YOUR GOAL: Could you say how many lines below contain the word "SQUARE"? Give the number with no other text.
-------- RECORDS FOR THIS EXERCISE --------
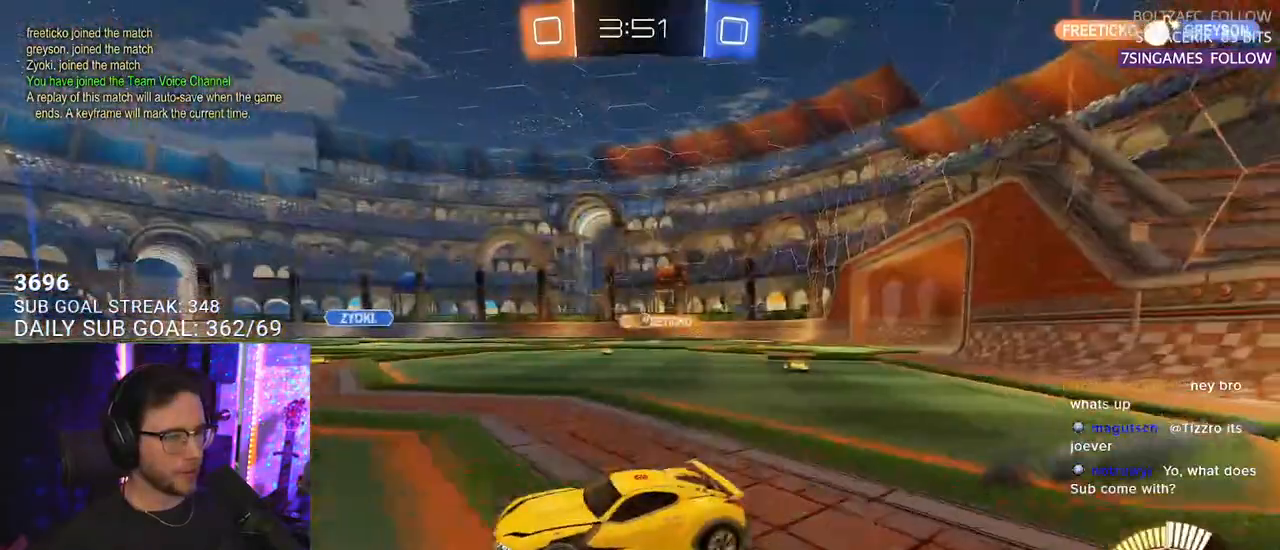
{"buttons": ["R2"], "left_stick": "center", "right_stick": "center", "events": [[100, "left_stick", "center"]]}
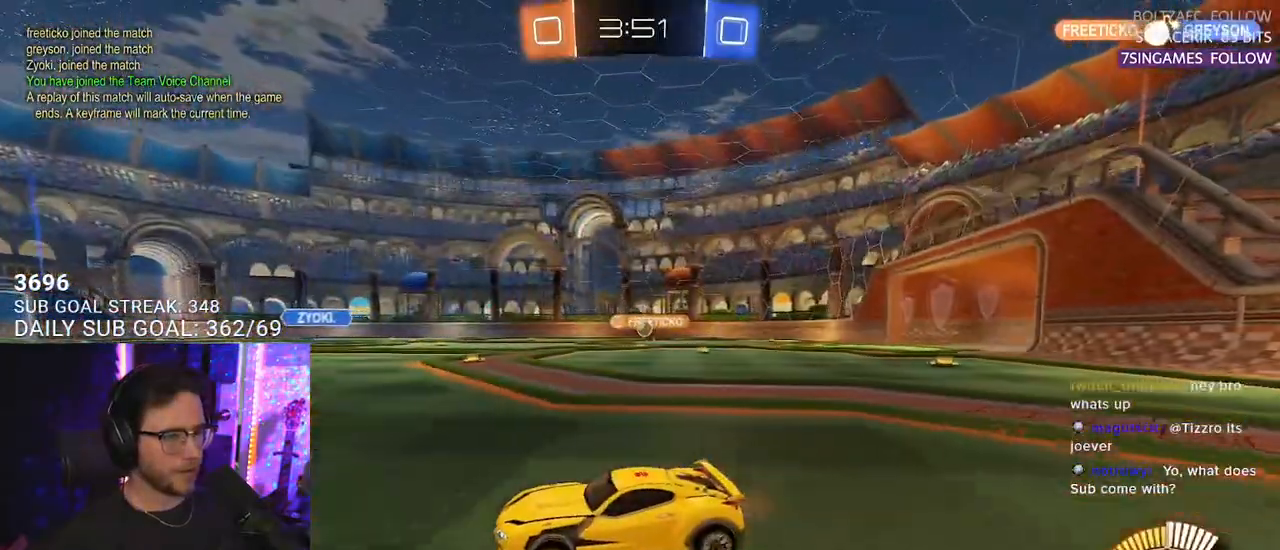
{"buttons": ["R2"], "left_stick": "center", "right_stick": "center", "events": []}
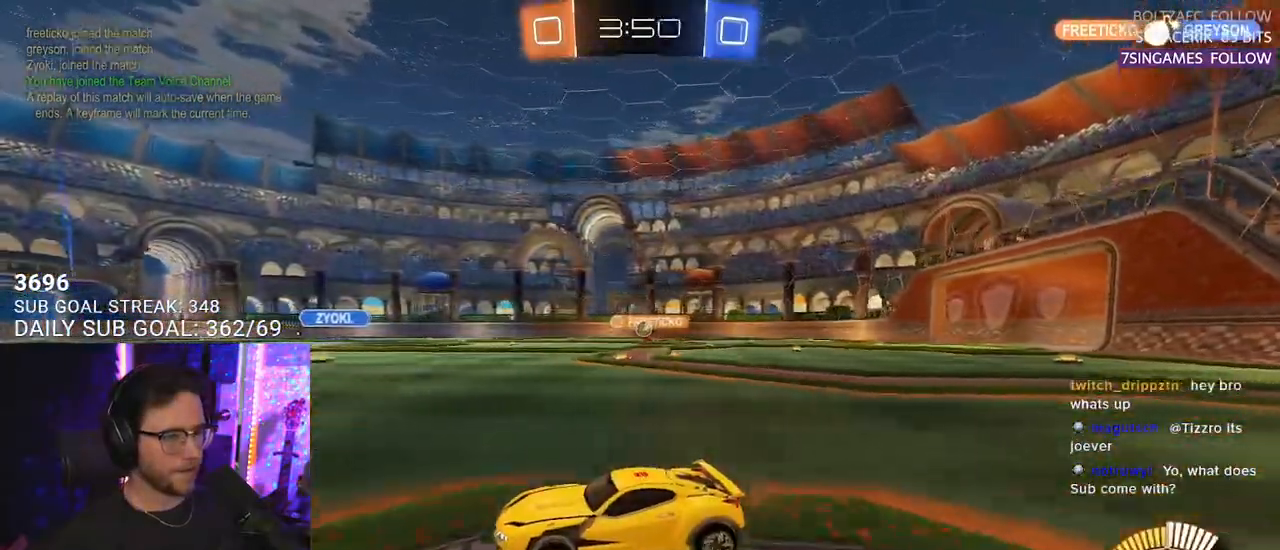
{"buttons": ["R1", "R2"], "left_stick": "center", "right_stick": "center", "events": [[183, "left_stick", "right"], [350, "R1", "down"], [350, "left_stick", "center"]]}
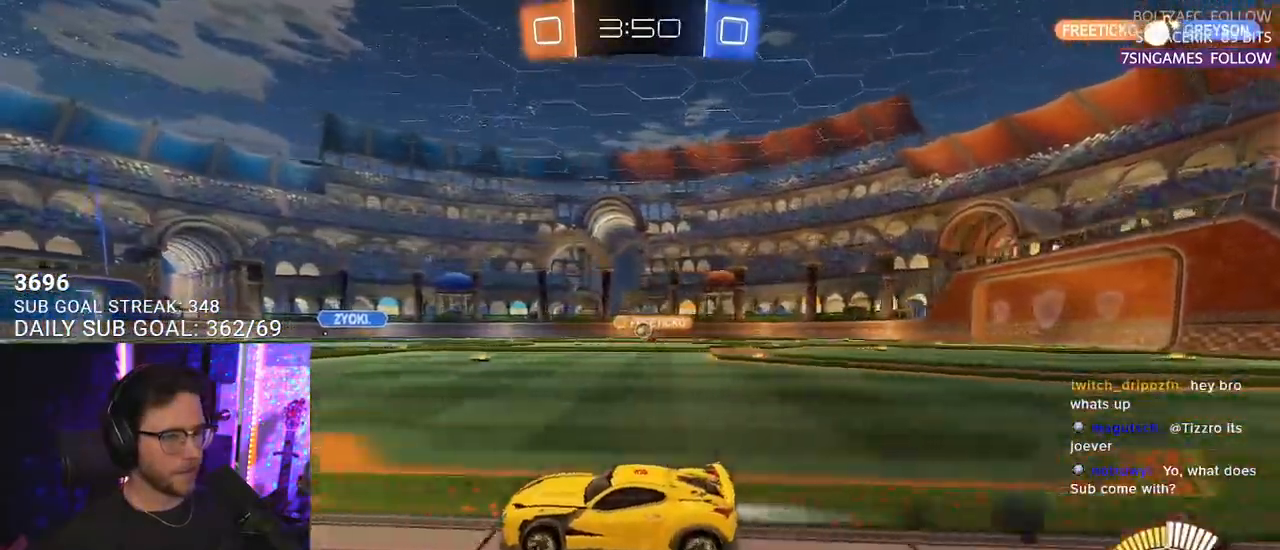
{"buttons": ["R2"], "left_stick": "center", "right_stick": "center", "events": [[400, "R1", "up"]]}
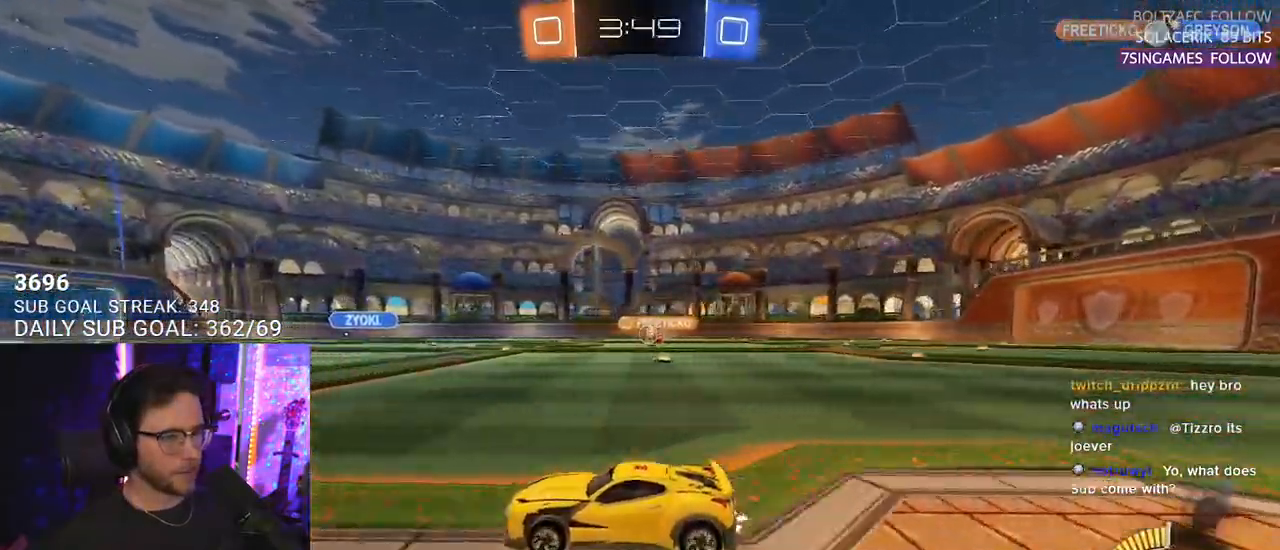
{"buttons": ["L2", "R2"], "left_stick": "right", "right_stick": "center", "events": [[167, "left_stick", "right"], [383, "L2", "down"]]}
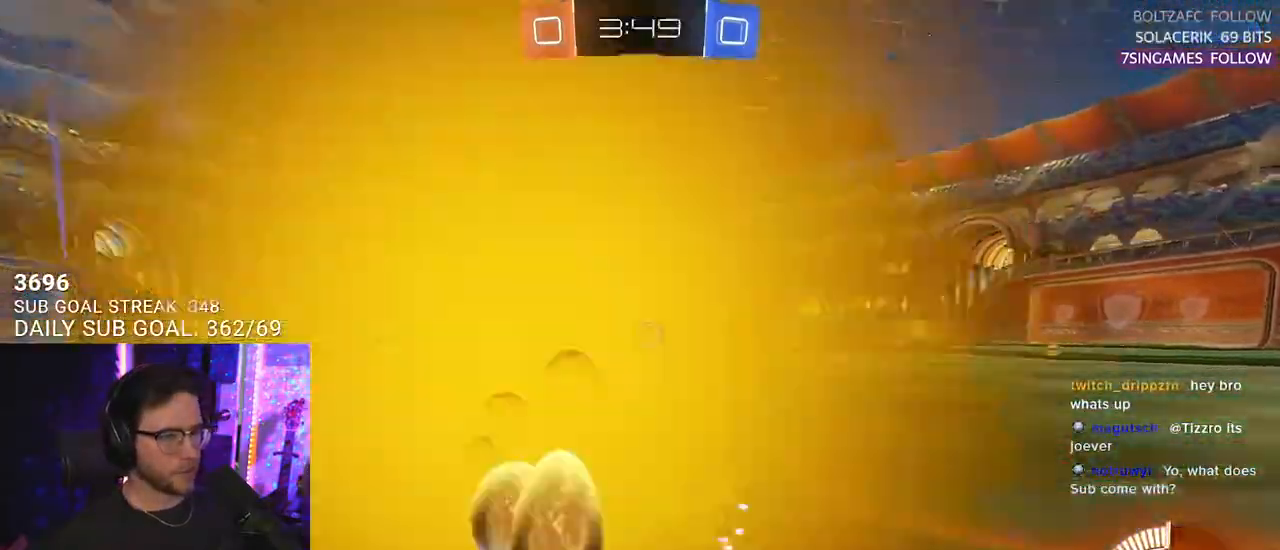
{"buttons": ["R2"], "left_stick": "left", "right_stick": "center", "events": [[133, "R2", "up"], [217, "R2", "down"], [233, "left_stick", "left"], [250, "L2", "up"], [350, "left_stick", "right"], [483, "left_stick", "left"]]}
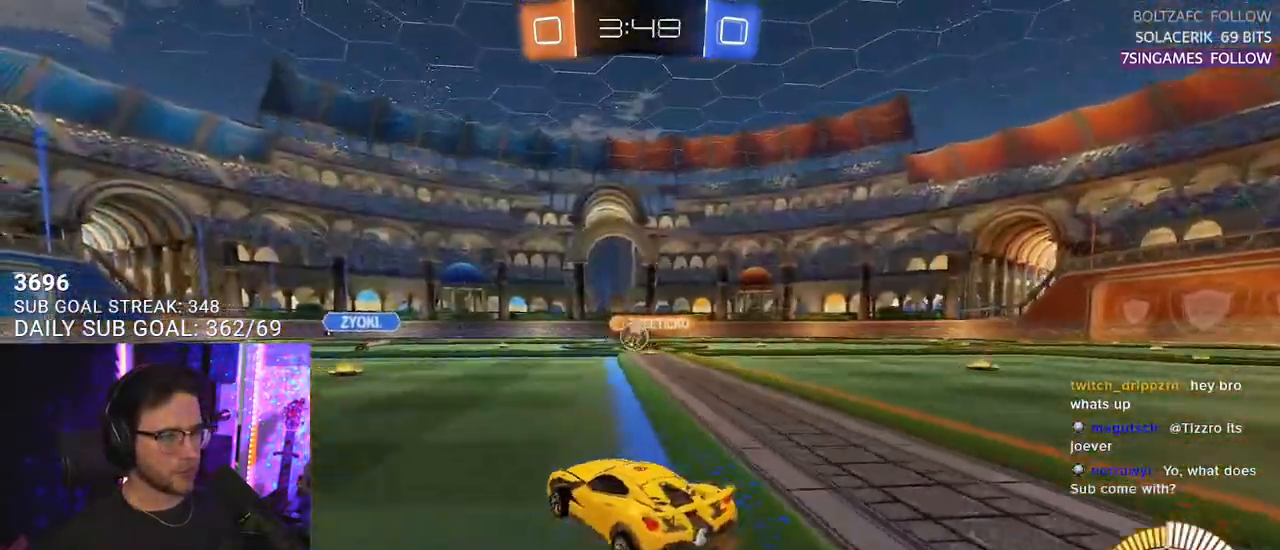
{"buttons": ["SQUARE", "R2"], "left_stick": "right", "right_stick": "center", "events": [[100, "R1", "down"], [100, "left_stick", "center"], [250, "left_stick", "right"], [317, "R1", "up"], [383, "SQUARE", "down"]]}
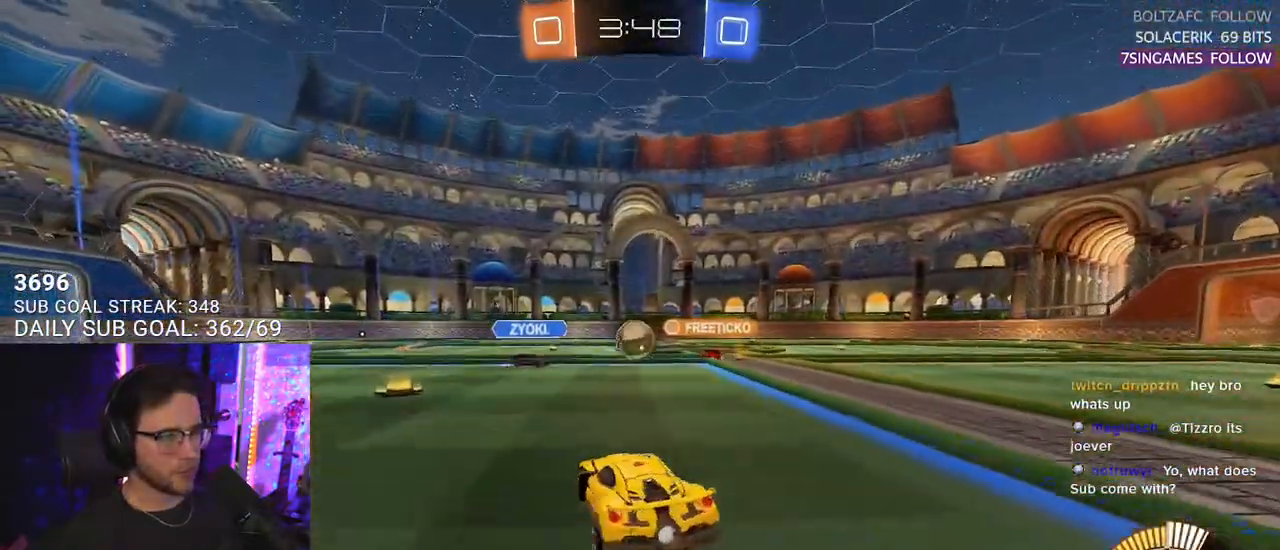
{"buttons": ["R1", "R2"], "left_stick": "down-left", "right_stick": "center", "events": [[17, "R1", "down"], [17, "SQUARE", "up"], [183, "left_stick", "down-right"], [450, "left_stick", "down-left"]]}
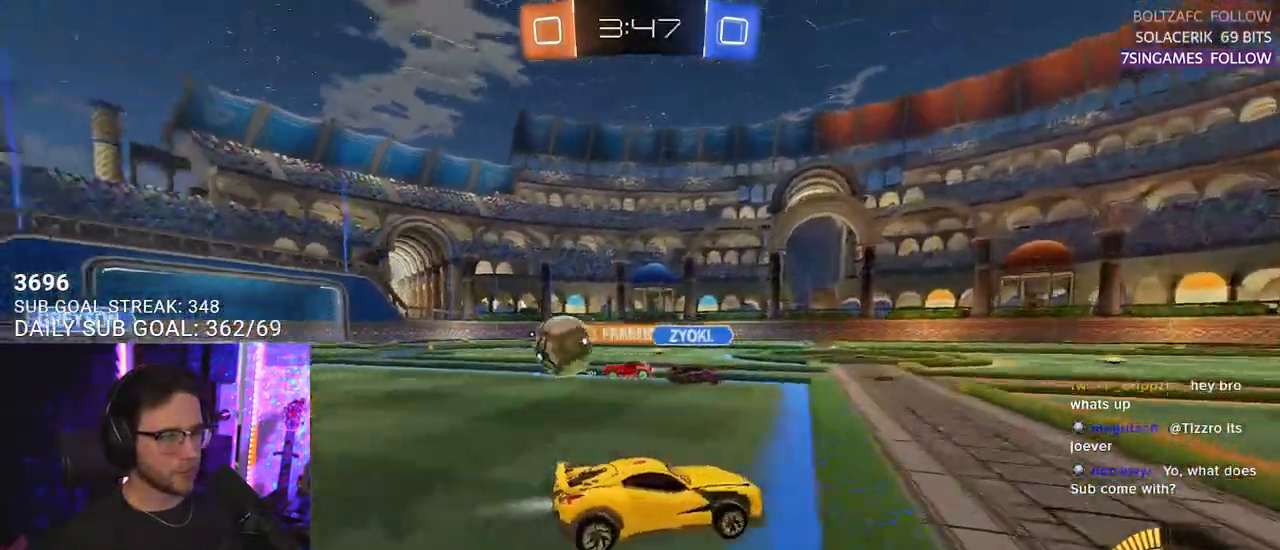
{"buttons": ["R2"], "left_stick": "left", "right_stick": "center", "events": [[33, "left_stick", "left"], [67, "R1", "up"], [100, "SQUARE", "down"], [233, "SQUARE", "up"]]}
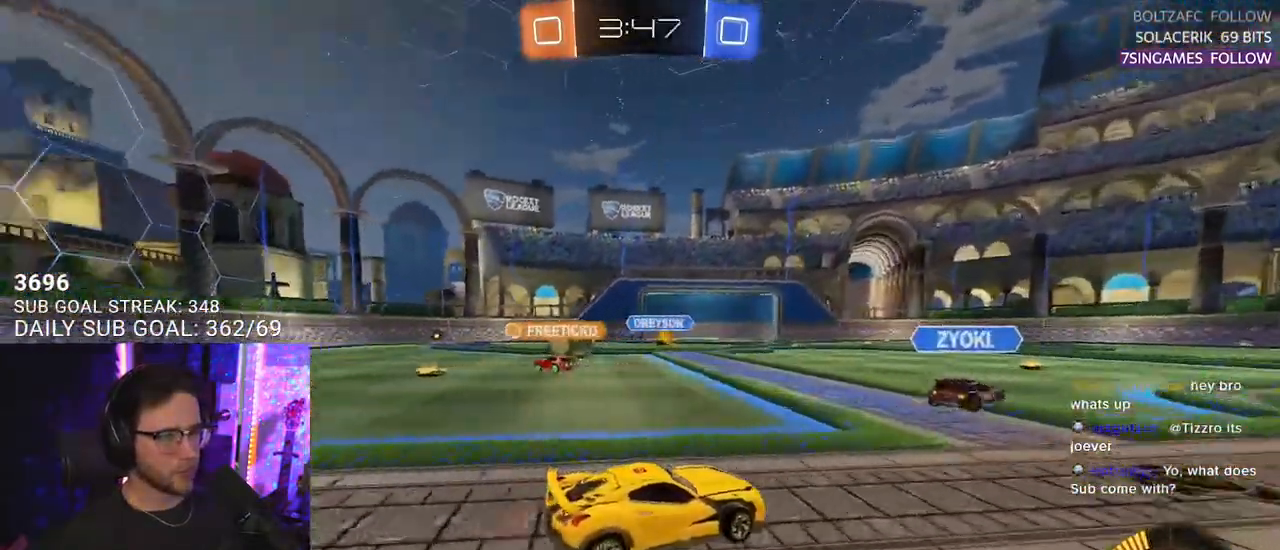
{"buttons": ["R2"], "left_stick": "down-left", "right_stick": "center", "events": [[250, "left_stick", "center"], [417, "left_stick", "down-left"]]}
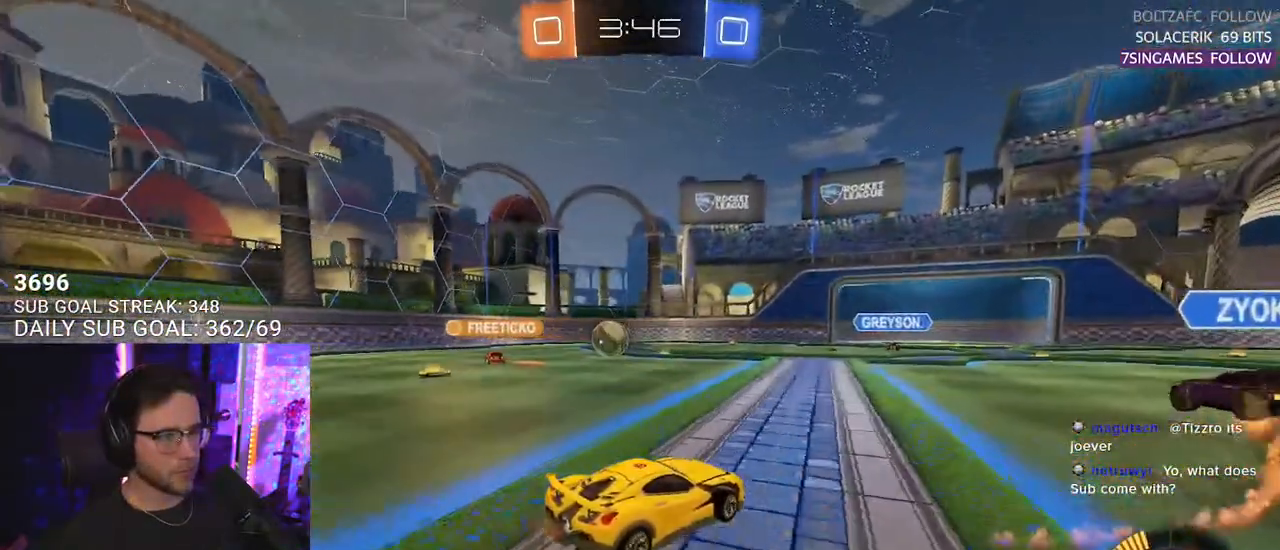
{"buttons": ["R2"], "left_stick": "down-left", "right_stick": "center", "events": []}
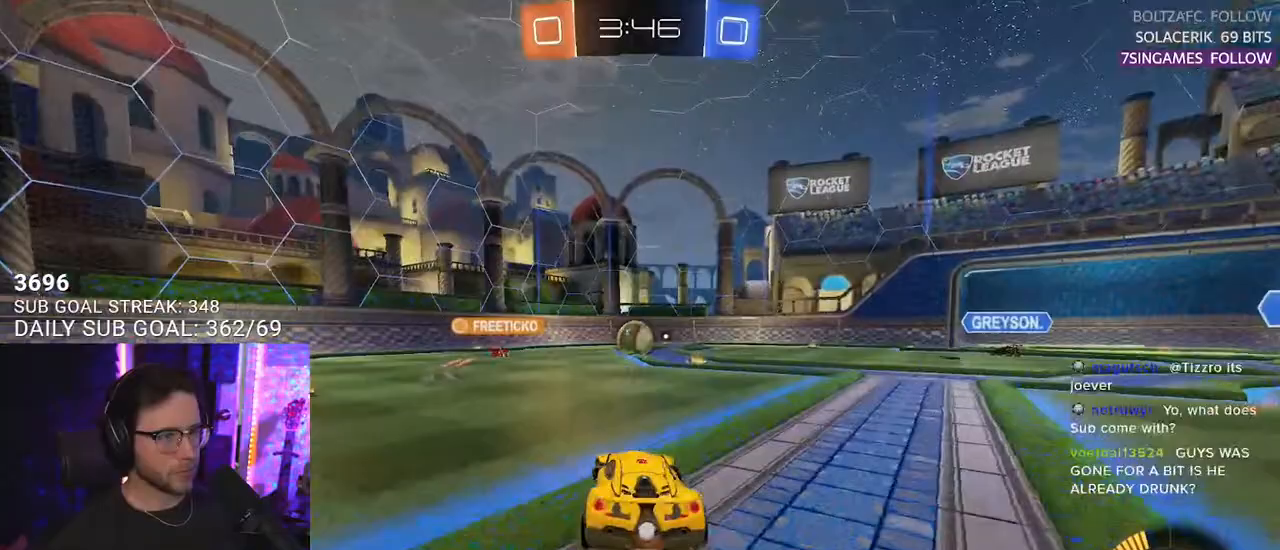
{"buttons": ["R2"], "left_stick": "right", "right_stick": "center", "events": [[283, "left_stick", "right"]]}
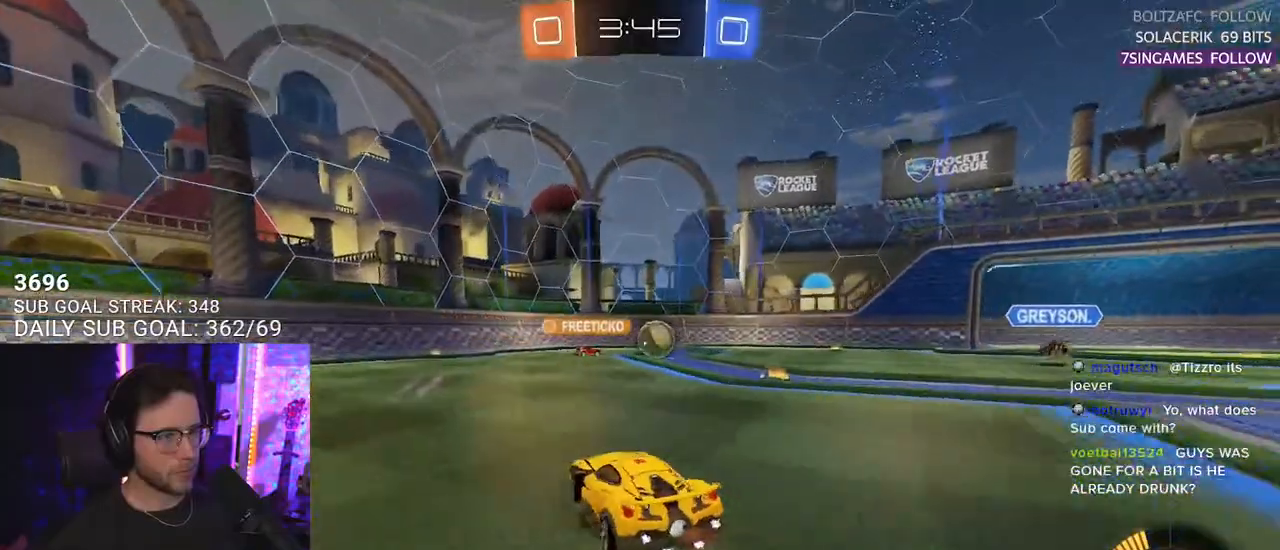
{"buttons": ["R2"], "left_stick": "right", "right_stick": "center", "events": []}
--------
SOLUTION: 3